▸ **SOURCE EXTRACT**
= = = =

Rusty wanted the arresting officers to think that he was going to hurt them, but they never took the bait.
Rusty wandered far away from home on a long, violent, and chaotic road. It wasn’t where he and his family thought he would go in life.
RUSTY'S CHILDHOOD
“I didn't know there was such thing as a dysfunctional family,” Rusty says. “That’s how good my childhood was.”
Rusty’s dad was a county sheriff, and his mom was a third-grade schoolteacher. In southeast Oklahoma, they lived a middle-class lifestyle.
“I had a great family,” Rusty says.
They went on camping trips and vacations every year, and Rusty played every sport he wanted to. He excelled at whatever he put his mind to, whether it was his local FFA chapter or as captain of the football team.
“My mom and dad were the best,” Rusty says. “They raised me right, taught me how to respect people, taught me how to do the right things, taught me how to … earn what I get.”
His childhood presented him with many opportunities for success, “so the choices I made were devastating,” Rusty says. “To come from that environment and to make those choices, it's kind of like I cheated the world.”
THE PRODIGAL SON LEAVES HOME
Between his junior and senior years of high school, Rusty went to basic training for the National Guard. When he came back, he thought of himself as a grown man who didn’t need to listen to his parent’s advice.
“I didn't ever need no one to tell me what to do anymore,” Rusty says.
He started drinking and partying, and he led his new friends down that path as well.
“We thought we were the Mafia,” Rusty says.
He walked away from his family, leaving a strong community behind for a different sort of life. He refused to go home and seek forgiveness, continuing down a path of drugs, violence, and crime.
“I call it the other side of the tracks,” Rusty says. “I was rebelling against my family, against anything good.”

= = = =

▸ **SUPPLIED INFORMATION**
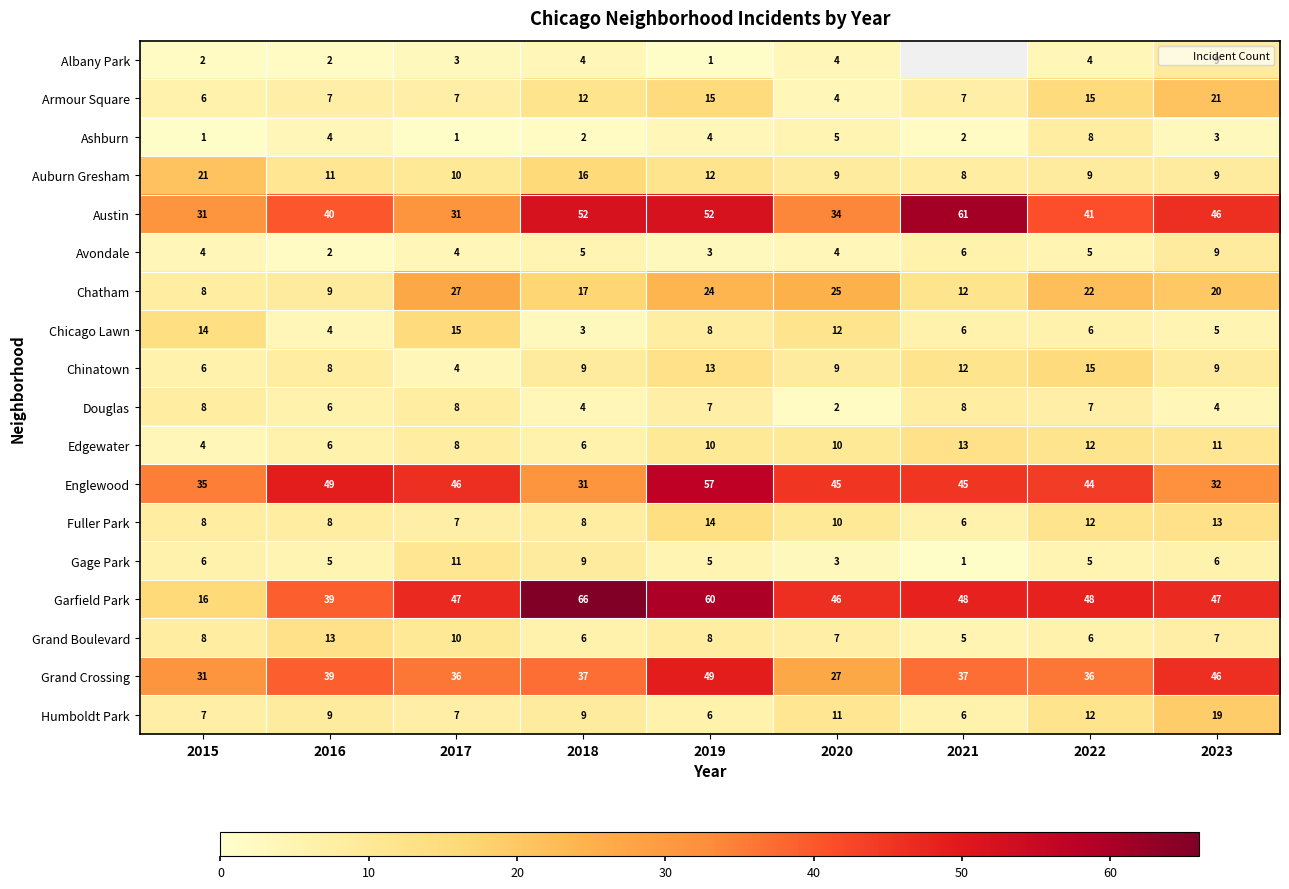

At which label does Austin first exceed 41?

2018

= = = =

▸ **TASKS TO PERFORM**
1: According to the passage about Rusty, what did Rusty do between his junior and senior years of high school?
2: Carry the passage about Rusty forward from its last sentence.
The listing is separate material and stands apart from the passage about Rusty.

▸ **RESULTS OF THE EXERCISE**
1: He went to basic training for the National Guard.

2:
His decisions also led to instability in his home life. Rusty married a woman, having two children with her, but he left her. He met another woman, Brandy, and had two children with her.
“There was not a thought in my mind that had life in it,” Rusty says. “There was no future in my life that I could see. There was no hope. There was nothing. I was so evil … there was nothing left in my life that was life. It was all dead. … Every situation I put myself in was chaos and violence.”
He didn’t try to kill himself, but he wanted to die.
He walked away from his family, leaving a strong community behind for a different sort of life.
ENCOUNTERING THE LAW
Rusty lived this way for seven years. He thought he could get away with anything. But in 1997, he received his first drug charge. Then came a felony assault on a police officer and a first-degree burglary charge. With two back-to-back violent crimes and other drug related convictions, he went to prison repeatedly.
“I could never figure out how to get out of prison and live the right life,” Rusty says. “I went from prison back to the life that I'd chosen. But I couldn't forgive myself for the things I'd done.”
"I couldn't forgive myself for the things I'd done.”
—Rusty
RESISTING GRACE
When Rusty arrived in prison for the fourth time, Trevor, his best friend from high school, was serving a life sentence in the same prison. Rusty discovered that Trevor had become a Christian.
“Dude, you weirdo, quit it,” Rusty told him.
Seeing Trevor’s new behavior shocked Rusty. He knew how violent and dangerous he had been, but something was different, and Rusty did not like his friend’s new faith.
Trevor kept sharing the Gospel through a crack in the cell door, but Rusty did not want to believe it.
“When I came in, I was doing the worst I’d ever done in my life,” Rusty says. “I didn’t care; chaos ruled my life.”
In prison, he continued doing drugs and participating in any wrongdoing he could find.
Someone invited him to a weekend ministry event in the prison’s gym. Rusty still didn’t want Christianity, but the prison had been locked down for so long that he decided to attend the event, just to get time out of his cell.
Rusty mentally kept his distance.
“These volunteers in there [were] grinning, smiling, their lips were touching their ears,” Rusty says. “But man, as participants, we weren’t digging it because it was so weird.”
One night during the event, he prayed from his bed, “God, you’re going to need to show me you’re real.”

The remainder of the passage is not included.